“It had everything that I thought rock and roll should have. It was violent, paranoid music for a violent, paranoid time.” – Nick Cave on The Pop Group
Cough, the sophomore (and sadly, last) album by the DC outfit Black Eyes, was one of those albums that made all other music seem dopey — and while the effect is always temporary, in this case the feeling lasted for weeks. It was 2004 and dance-punk was riding a wave of popularity that was just reaching its crest. The Rapture’s “House of Jealous Lovers” was played at every party, often signaling the point where things got real. Though, despite how good that song is — and it is fantastic — Cough just made it seem thin and gaudy, like so much paper streamer.
It’s not even like the Rapture and co. and Black Eyes were shooting for the same target. The former were interested in packing dance floors while the latter was more on an art-damaged vision quest. Though here’s the thing: Black Eyes could focus on outré experimentation but still create high-energy, funky tracks that felt just as immediate and fun as anything on DFA. It made it seem, if only for a second, like everyone else was reaching for low-hanging fruit. I imagine this is what it was like to hear The Pop Group in 1979.
The group was headed up by Mark Stewart and Gareth Sager, both young students from the southern city of Bristol. Prodded by the same frustrations that stoked the fires of many of the era’s three-chord punk bands, The Pop Group had the same energy and anger as any of its colleagues. Though the group’s debut, a dub-infused, angular monster called Y, has a level of musical inventiveness and general chutzpah that makes it one of early post-punk’s finest moments.

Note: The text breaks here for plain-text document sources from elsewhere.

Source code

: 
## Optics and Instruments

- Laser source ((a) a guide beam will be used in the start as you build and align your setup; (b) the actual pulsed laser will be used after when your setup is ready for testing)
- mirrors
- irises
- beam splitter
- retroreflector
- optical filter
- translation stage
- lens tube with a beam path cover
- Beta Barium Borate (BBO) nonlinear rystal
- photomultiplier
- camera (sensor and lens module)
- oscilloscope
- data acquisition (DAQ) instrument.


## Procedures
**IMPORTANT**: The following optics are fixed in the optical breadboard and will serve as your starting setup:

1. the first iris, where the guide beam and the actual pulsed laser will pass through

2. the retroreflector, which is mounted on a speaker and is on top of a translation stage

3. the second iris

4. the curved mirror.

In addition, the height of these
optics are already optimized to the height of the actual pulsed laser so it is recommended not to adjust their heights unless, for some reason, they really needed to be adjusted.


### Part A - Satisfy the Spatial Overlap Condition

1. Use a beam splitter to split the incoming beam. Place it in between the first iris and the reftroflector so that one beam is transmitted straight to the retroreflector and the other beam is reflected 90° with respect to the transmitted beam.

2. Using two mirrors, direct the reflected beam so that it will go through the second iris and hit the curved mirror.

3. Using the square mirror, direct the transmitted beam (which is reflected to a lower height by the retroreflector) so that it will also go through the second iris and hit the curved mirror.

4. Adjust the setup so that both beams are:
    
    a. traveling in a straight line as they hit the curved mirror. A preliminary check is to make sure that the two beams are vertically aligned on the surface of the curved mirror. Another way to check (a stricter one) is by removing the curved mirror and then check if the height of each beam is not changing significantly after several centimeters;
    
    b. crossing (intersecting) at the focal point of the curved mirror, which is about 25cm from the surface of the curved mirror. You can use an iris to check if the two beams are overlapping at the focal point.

You can hear it right from the first track. “She is Beyond Good an Evil” is built on liquid bass and a jagged guitar that stutters and explodes over and over. Each would be be engaging on their own, but their combination, along with Stewart’s atavistic howl, creates a song that keeps hinting at disco but intentionally holds such accessibility at a distance. The same goes for the following track “Thief of Fire” — there are moments where you can hear a glimmer of straight-forward angular post-punk, but instead of vamping on it, the band has the track melt into a free-jazz sax slog.
Elsewhere, the album delves more into the tropes of no-wave. Rather than delivering melodic aggression like fellow Bristol punk acts The Cortinas and The Agents, the band opts for long abstract dirges filled with aimless dissonance and skronk horns with tracks like “Don’t Call Me Pain.” The longest track, “We Are Time,” has more in common with the layered guitar work of Glenn Branca than anyone else.
What’s impressive about all of this isn’t so much The Pop Group’s decision to slouch toward deconstruction over delivering an overt message. Y isn’t just an album of angry anthems designed as red meat for the young and disaffected — though, through all the willful sonic antagonism it still works like one. And that’s what’s impressive.